• _Task objective_
Reproduce every line of the data below exactly, omitting the pictures.

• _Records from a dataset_
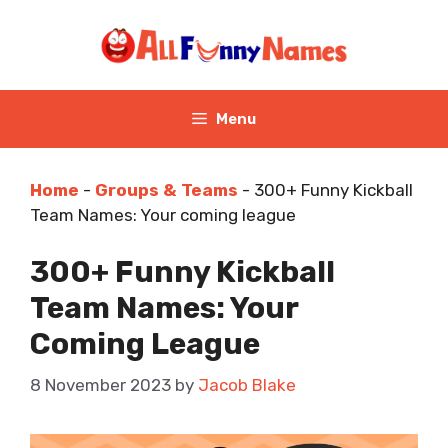
Skip
to
content
Menu
Home
-
Groups & Teams
-
300+ Funny Kickball
Team Names: Your coming league
300+ Funny Kickball
Team Names: Your
Coming League
8 November 2023
by
Jacob Blake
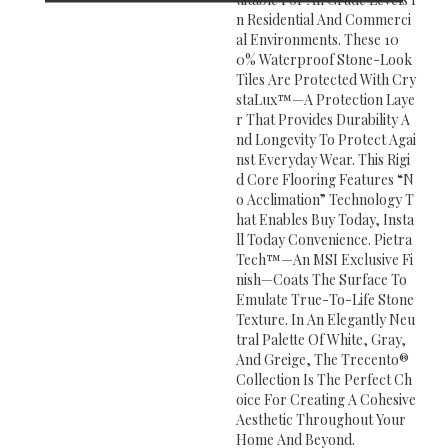
N Residential And Commerci
Al Environments. These 10
0% Waterproof Stone-Look
Tiles Are Protected With Cry
StaLux™—A Protection Laye
R That Provides Durability A
Nd Longevity To Protect Agai
Nst Everyday Wear. This Rigi
D Core Flooring Features “n
O Acclimation” Technology T
Hat Enables Buy Today, Insta
Ll Today Convenience. Pietra
Tech™—An MSI Exclusive Fi
Nish—Coats The Surface To
Emulate True-To-Life Stone
Texture. In An Elegantly Neu
Tral Palette Of White, Gray,
And Greige, The Trecento®
Collection Is The Perfect Ch
Oice For Creating A Cohesive
Aesthetic Throughout Your
Home And Beyond.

• _Task result_
Skip
to
content
Menu
Home
-
Groups & Teams
-
300+ Funny Kickball
Team Names: Your coming league
300+ Funny Kickball
Team Names: Your
Coming League
8 November 2023
by
Jacob Blake
N Residential And Commerci
Al Environments. These 10
0% Waterproof Stone-Look
Tiles Are Protected With Cry
StaLux™—A Protection Laye
R That Provides Durability A
Nd Longevity To Protect Agai
Nst Everyday Wear. This Rigi
D Core Flooring Features “n
O Acclimation” Technology T
Hat Enables Buy Today, Insta
Ll Today Convenience. Pietra
Tech™—An MSI Exclusive Fi
Nish—Coats The Surface To
Emulate True-To-Life Stone
Texture. In An Elegantly Neu
Tral Palette Of White, Gray,
And Greige, The Trecento®
Collection Is The Perfect Ch
Oice For Creating A Cohesive
Aesthetic Throughout Your
Home And Beyond.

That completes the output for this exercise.